How to Live .org

Monday, June 11, 2007

In The Desert, Allen Wheelis argues that people want freedom of choice on small decisions but not on big decisions, so they contrive necessity. There are both mandatory necessities and arbitrary necessities; if one isn't paying attention the latter can become the former, and most people don't realize the distinction at all, so all necessities feel mandatory. Often the necessity is internal and conscious but not considered part of the "I". To an outsider it would seem that there was a choice, but a very easy one (i.e. one consideration overwhelmed the others, so the best choice was clear), but it doesn't feel that way on the inside. Is this position correct? If so, it might at least partially explain people's willingness to be controlled (by morality, government, cultural norms, etc), as well as the tendencies toward inertia and an unwillingness to ask the big questions.
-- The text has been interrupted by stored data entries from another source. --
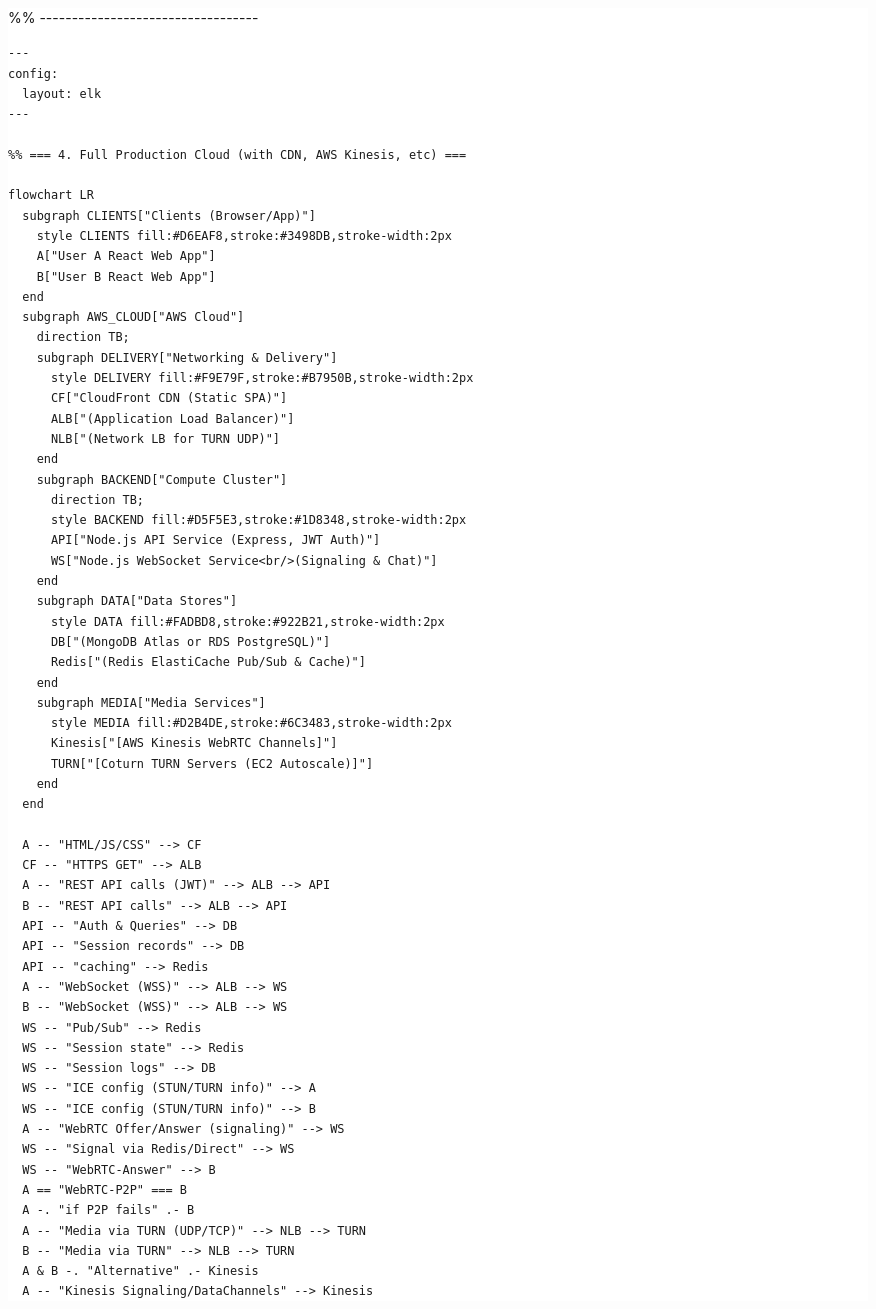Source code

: %% ----------------------------------
```mermaid
---
config:
  layout: elk
---

%% === 4. Full Production Cloud (with CDN, AWS Kinesis, etc) ===

flowchart LR
  subgraph CLIENTS["Clients (Browser/App)"]
    style CLIENTS fill:#D6EAF8,stroke:#3498DB,stroke-width:2px
    A["User A React Web App"]
    B["User B React Web App"]
  end
  subgraph AWS_CLOUD["AWS Cloud"]
    direction TB;
    subgraph DELIVERY["Networking & Delivery"]
      style DELIVERY fill:#F9E79F,stroke:#B7950B,stroke-width:2px
      CF["CloudFront CDN (Static SPA)"]
      ALB["(Application Load Balancer)"]
      NLB["(Network LB for TURN UDP)"]
    end
    subgraph BACKEND["Compute Cluster"]
      direction TB;
      style BACKEND fill:#D5F5E3,stroke:#1D8348,stroke-width:2px
      API["Node.js API Service (Express, JWT Auth)"]
      WS["Node.js WebSocket Service<br/>(Signaling & Chat)"]
    end
    subgraph DATA["Data Stores"]
      style DATA fill:#FADBD8,stroke:#922B21,stroke-width:2px
      DB["(MongoDB Atlas or RDS PostgreSQL)"]
      Redis["(Redis ElastiCache Pub/Sub & Cache)"]
    end
    subgraph MEDIA["Media Services"]
      style MEDIA fill:#D2B4DE,stroke:#6C3483,stroke-width:2px
      Kinesis["[AWS Kinesis WebRTC Channels]"]
      TURN["[Coturn TURN Servers (EC2 Autoscale)]"]
    end
  end

  A -- "HTML/JS/CSS" --> CF
  CF -- "HTTPS GET" --> ALB
  A -- "REST API calls (JWT)" --> ALB --> API
  B -- "REST API calls" --> ALB --> API
  API -- "Auth & Queries" --> DB
  API -- "Session records" --> DB
  API -- "caching" --> Redis
  A -- "WebSocket (WSS)" --> ALB --> WS
  B -- "WebSocket (WSS)" --> ALB --> WS
  WS -- "Pub/Sub" --> Redis
  WS -- "Session state" --> Redis
  WS -- "Session logs" --> DB
  WS -- "ICE config (STUN/TURN info)" --> A
  WS -- "ICE config (STUN/TURN info)" --> B
  A -- "WebRTC Offer/Answer (signaling)" --> WS
  WS -- "Signal via Redis/Direct" --> WS
  WS -- "WebRTC-Answer" --> B
  A == "WebRTC-P2P" === B
  A -. "if P2P fails" .- B
  A -- "Media via TURN (UDP/TCP)" --> NLB --> TURN
  B -- "Media via TURN" --> NLB --> TURN
  A & B -. "Alternative" .- Kinesis
  A -- "Kinesis Signaling/DataChannels" --> Kinesis
```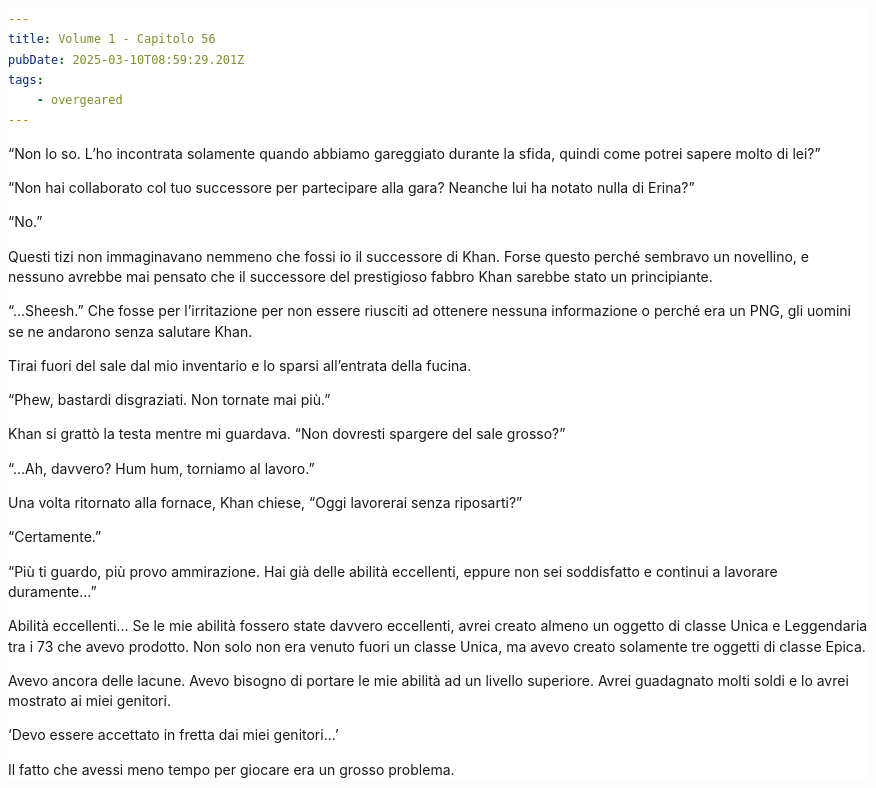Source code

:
 ```yaml
---
title: Volume 1 - Capitolo 56
pubDate: 2025-03-10T08:59:29.201Z
tags:
    - overgeared
---
```



“Non lo so. L’ho incontrata solamente quando abbiamo gareggiato durante la sfida, quindi come potrei sapere molto di lei?”


“Non hai collaborato col tuo successore per partecipare alla gara? Neanche lui ha notato nulla di Erina?”


“No.”


Questi tizi non immaginavano nemmeno che fossi io il successore di Khan. Forse questo perché sembravo un novellino, e nessuno avrebbe mai pensato che il successore del prestigioso fabbro Khan sarebbe stato un principiante.


“...Sheesh.” Che fosse per l’irritazione per non essere riusciti ad ottenere nessuna informazione o perché era un PNG, gli uomini se ne andarono senza salutare Khan.


Tirai fuori del sale dal mio inventario e lo sparsi all’entrata della fucina.


“Phew, bastardi disgraziati. Non tornate mai più.”


Khan si grattò la testa mentre mi guardava. “Non dovresti spargere del sale grosso?”


“...Ah, davvero? Hum hum, torniamo al lavoro.”


Una volta ritornato alla fornace, Khan chiese, “Oggi lavorerai senza riposarti?”


“Certamente.”


“Più ti guardo, più provo ammirazione. Hai già delle abilità eccellenti, eppure non sei soddisfatto e continui a lavorare duramente...”


Abilità eccellenti... Se le mie abilità fossero state davvero eccellenti, avrei creato almeno un oggetto di classe Unica e Leggendaria tra i 73 che avevo prodotto. Non solo non era venuto fuori un classe Unica, ma avevo creato solamente tre oggetti di classe Epica.


Avevo ancora delle lacune. Avevo bisogno di portare le mie abilità ad un livello superiore. Avrei guadagnato molti soldi e lo avrei mostrato ai miei genitori.


‘Devo essere accettato in fretta dai miei genitori...’


Il fatto che avessi meno tempo per giocare era un grosso problema.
It also accords well with new evidence that having too many options leads to less happiness; perhaps a reduction of perceived control and the abdication of responsibility that accompanies it are mechanisms for coping with the modern world's overabundance of options.

1 Comments:

  • This shouldn't be surprising. In the environment of human evolution, your fate was largely tied to tribe you were born into, and even more intimately tied to the fate of your family. This means that the cost of failing to fit in could have meant expulsion from the group (survival risk) or exclusion from mating (reproduction risk), which is quite awful, from your genes' point of view. That, coupled with the fact that high status people make profitable friends, and are thus deferred to, makes people naturally predisposed to obedience.